[Electronic design automation data]
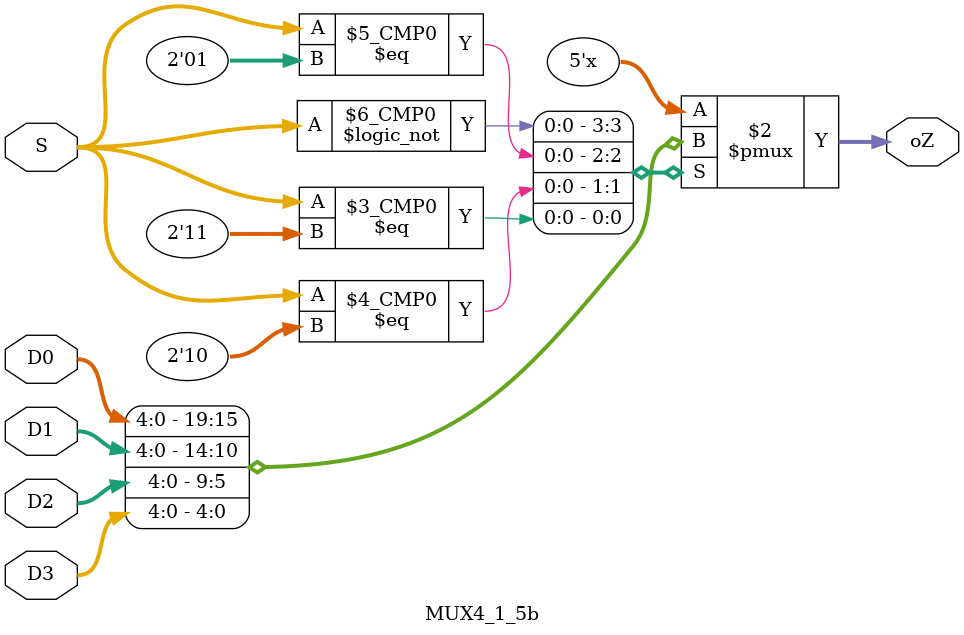
<source format=v>
`timescale 1ns / 1ps

module MUX4_1_5b(
    input [1:0]  S,
    input [4:0] D0,
    input [4:0] D1,
    input [4:0] D2,
    input [4:0] D3,
    output reg [4:0]oZ
    );
    always @(*) begin
        case (S)
            2'b00: begin oZ <= D0; end
            2'b01: begin oZ <= D1; end
            2'b10: begin oZ <= D2; end
            2'b11: begin oZ <= D3; end 
            default: ;
        endcase
    end
endmodule

</source>
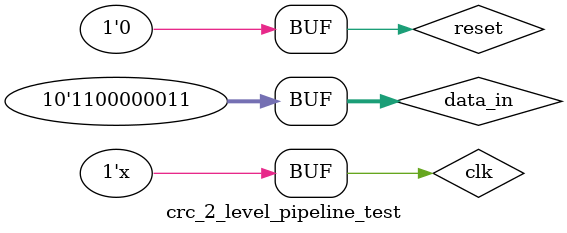
<source format=v>
`timescale 1ns / 1ps


//Verilog test bench code for generator polynomial 1+y+y8+y9 with 2 level pipelining
//Serial CRC circuit with 2 level pipelining

module crc_2_level_pipeline_test;

	// Inputs
	reg clk;
	reg reset;
	reg [9:0] data_in;

	// Outputs
	wire [8:0] data_out;
	//wire [8:0] out;

	// Instantiate the Unit Under Test (UUT)
	crc_2_level_pipeline uut (
		.clk(clk), 
		.reset(reset), 
		.data_in(data_in), 
		.data_out(data_out)
	);

	initial begin
		// Initialize Inputs
		clk = 0;
		reset = 1;
		data_in = 10'b1100000011;
		
		#1
		reset = 0;
	
		

        
		// Add stimulus here

	end
      
		always #1 clk = ~clk;
      
endmodule


</source>
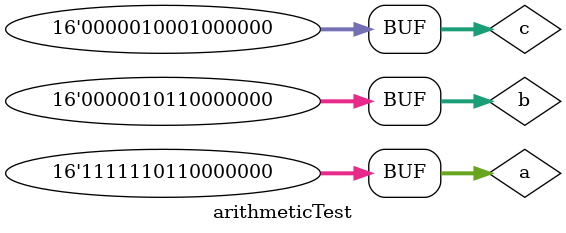
<source format=v>
module arithmeticTest ();

	
	reg [15:0] a,b;
	reg [15:0] c;

	initial begin
		a=0;
		b=0;
		a[15:6] = 0;
		b[15:6] = 1;

		#100;
		c = a-b;

		#100;
		c=16'bx;

		#100;
		c = $signed(a) - $signed(b);

	//
		#100; 
		a[15:6] = $signed(-100);
		b[15:6] = $signed(10);
		c = 16'bx;

		#100;
		c = ($signed(a)/$signed(b)) << 6;

	//
		#100;
		a[15:6] = $signed(-100);
		b[15:6] = $signed(33);
		c = 16'bx;

		#100;
		c = (($signed(a)<<6)/$signed(b));

	//
		#100;
		a[15:6] = $signed(-10);
		b[15:6] = $signed(22);
		c = 16'bx;

		#100;
		c = (($signed(a)<<6)/$signed(b)) << 6;

	end

endmodule
</source>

[Instruction] Only the lines from the line with "Add stimulus here" through the closing line of the data, both included, should be set down, exactly as written and without pictures.

[Response area]
		// Add stimulus here

	end
      
		always #1 clk = ~clk;
      
endmodule


</source>
<source format=v>
module arithmeticTest ();

	
	reg [15:0] a,b;
	reg [15:0] c;

	initial begin
		a=0;
		b=0;
		a[15:6] = 0;
		b[15:6] = 1;

		#100;
		c = a-b;

		#100;
		c=16'bx;

		#100;
		c = $signed(a) - $signed(b);

	//
		#100; 
		a[15:6] = $signed(-100);
		b[15:6] = $signed(10);
		c = 16'bx;

		#100;
		c = ($signed(a)/$signed(b)) << 6;

	//
		#100;
		a[15:6] = $signed(-100);
		b[15:6] = $signed(33);
		c = 16'bx;

		#100;
		c = (($signed(a)<<6)/$signed(b));

	//
		#100;
		a[15:6] = $signed(-10);
		b[15:6] = $signed(22);
		c = 16'bx;

		#100;
		c = (($signed(a)<<6)/$signed(b)) << 6;

	end

endmodule
</source>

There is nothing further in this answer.